Beltrami identity

Eugenio Beltrami

The Beltrami identity, named after Eugenio Beltrami, is a special case of the Euler–Lagrange equation in the calculus of variations.

The Euler–Lagrange equation serves to extremize action functionals of the form

${\displaystyle I[u]=\int _{a}^{b}L[x,u(x),u'(x)]\,dx\,,}$

where ${\displaystyle a}$ and ${\displaystyle b}$ are constants and ${\displaystyle u'(x)={\frac {du}{dx}}}$.^[1]

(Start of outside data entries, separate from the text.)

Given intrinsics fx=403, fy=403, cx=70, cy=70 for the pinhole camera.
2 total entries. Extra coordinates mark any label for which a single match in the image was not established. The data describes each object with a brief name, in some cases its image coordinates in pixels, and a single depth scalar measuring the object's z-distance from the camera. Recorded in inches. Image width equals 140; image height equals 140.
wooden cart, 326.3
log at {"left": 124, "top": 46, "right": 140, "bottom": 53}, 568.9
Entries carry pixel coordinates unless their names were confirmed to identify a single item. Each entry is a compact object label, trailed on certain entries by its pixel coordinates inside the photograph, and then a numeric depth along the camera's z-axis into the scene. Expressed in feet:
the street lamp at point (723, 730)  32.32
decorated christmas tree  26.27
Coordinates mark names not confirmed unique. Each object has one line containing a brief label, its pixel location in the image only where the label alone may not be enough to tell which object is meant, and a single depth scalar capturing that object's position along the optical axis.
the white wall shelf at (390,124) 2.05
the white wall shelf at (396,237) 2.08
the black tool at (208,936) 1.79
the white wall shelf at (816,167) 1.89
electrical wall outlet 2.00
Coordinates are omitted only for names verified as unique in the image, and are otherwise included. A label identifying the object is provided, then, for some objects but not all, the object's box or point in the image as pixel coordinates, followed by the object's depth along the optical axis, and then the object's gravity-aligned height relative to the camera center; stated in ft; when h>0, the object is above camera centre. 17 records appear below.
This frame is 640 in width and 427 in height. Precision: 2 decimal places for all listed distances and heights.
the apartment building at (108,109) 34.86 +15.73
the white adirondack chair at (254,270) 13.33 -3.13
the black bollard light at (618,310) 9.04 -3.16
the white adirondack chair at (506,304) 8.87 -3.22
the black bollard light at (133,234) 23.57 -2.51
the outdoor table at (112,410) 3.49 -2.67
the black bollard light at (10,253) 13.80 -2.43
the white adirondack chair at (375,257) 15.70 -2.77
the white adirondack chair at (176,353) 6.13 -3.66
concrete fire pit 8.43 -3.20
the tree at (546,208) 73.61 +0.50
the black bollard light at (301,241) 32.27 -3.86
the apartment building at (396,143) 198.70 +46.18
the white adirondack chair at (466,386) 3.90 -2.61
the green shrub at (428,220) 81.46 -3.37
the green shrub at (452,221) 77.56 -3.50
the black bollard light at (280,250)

If ${\displaystyle {\frac {\partial L}{\partial x}}=0}$, then the Euler–Lagrange equation reduces to the Beltrami identity,

${\displaystyle L-u'{\frac {\partial L}{\partial u'}}=C\,,}$

where C is a constant.^{[2][note 1]}

Derivation

By the chain rule, the derivative of L is

${\displaystyle {\frac {dL}{dx}}={\frac {\partial L}{\partial x}}{\frac {dx}{dx}}+{\frac {\partial L}{\partial u}}{\frac {du}{dx}}+{\frac {\partial L}{\partial u'}}{\frac {du'}{dx}}\,.}$

Because ${\displaystyle {\frac {\partial L}{\partial x}}=0}$, we write

${\displaystyle {\frac {dL}{dx}}={\frac {\partial L}{\partial u}}u'+{\frac {\partial L}{\partial u'}}u''\,.}$

Then by combining this with the Euler–Lagrange equation,

${\displaystyle {\frac {\partial L}{\partial u}}={\frac {d}{dx}}{\frac {\partial L}{\partial u'}}\,.}$

We get the following expression,

${\displaystyle {\frac {dL}{dx}}=u'{\frac {d}{dx}}{\frac {\partial L}{\partial u'}}+u''{\frac {\partial L}{\partial u'}}\,.}$

By the product rule, the right side is equivalent to

${\displaystyle {\frac {dL}{dx}}={\frac {d}{dx}}\left(u'{\frac {\partial L}{\partial u'}}\right)\,.}$

By integrating both sides and putting both terms on one side, we get the Beltrami identity,

${\displaystyle L-u'{\frac {\partial L}{\partial u'}}=C\,.}$

Applications

Solution to the brachistochrone problem

The solution to the brachistochrone problem is the cycloid.

An example of an application of the Beltrami identity is the brachistochrone problem, which involves finding the curve ${\displaystyle y=y(x)}$ that minimizes the integral

${\displaystyle I[y]=\int _{0}^{a}{\sqrt {{1+y'^{\,2}} \over y}}dx\,.}$

The integrand

${\displaystyle L(y,y')={\sqrt {{1+y'^{\,2}} \over y}}}$

does not depend explicitly on the variable of integration ${\displaystyle x}$, so the Beltrami identity applies,

${\displaystyle L-y'{\frac {\partial L}{\partial y'}}=C\,.}$

Substituting for ${\displaystyle L}$ and simplifying,

${\displaystyle y(1+y'^{\,2})=1/C^{2}~~{\text{(constant)}}\,,}$

which can be solved with the result put in the form of parametric equations

${\displaystyle x=A(\phi -\sin \phi )}$

${\displaystyle y=A(1-\cos \phi )}$

with ${\displaystyle A}$ being half the above constant, ${\displaystyle {\frac {1}{2C^{2}}}}$, and ${\displaystyle \phi }$ being a variable. These are the parametric equations for a cycloid.^[3]

Notes

1. Thus, the Legendre transform of the Lagrangian, the Hamiltonian, is constant along the dynamical path.

References

1. Courant R, Hilbert D (1953). Methods of Mathematical Physics. Vol. I (First English ed.). New York: Interscience Publishers, Inc. p. 184. ISBN 978-0471504474.
2. Weisstein, Eric W. "Euler-Lagrange Differential Equation." From MathWorld--A Wolfram Web Resource. See Eq. (5).
3. This solution of the Brachistochrone problem corresponds to the one in — Mathews, Jon; Walker, RL (1965). Mathematical Methods of Physics. New York: W. A. Benjamin, Inc. pp. 307–9.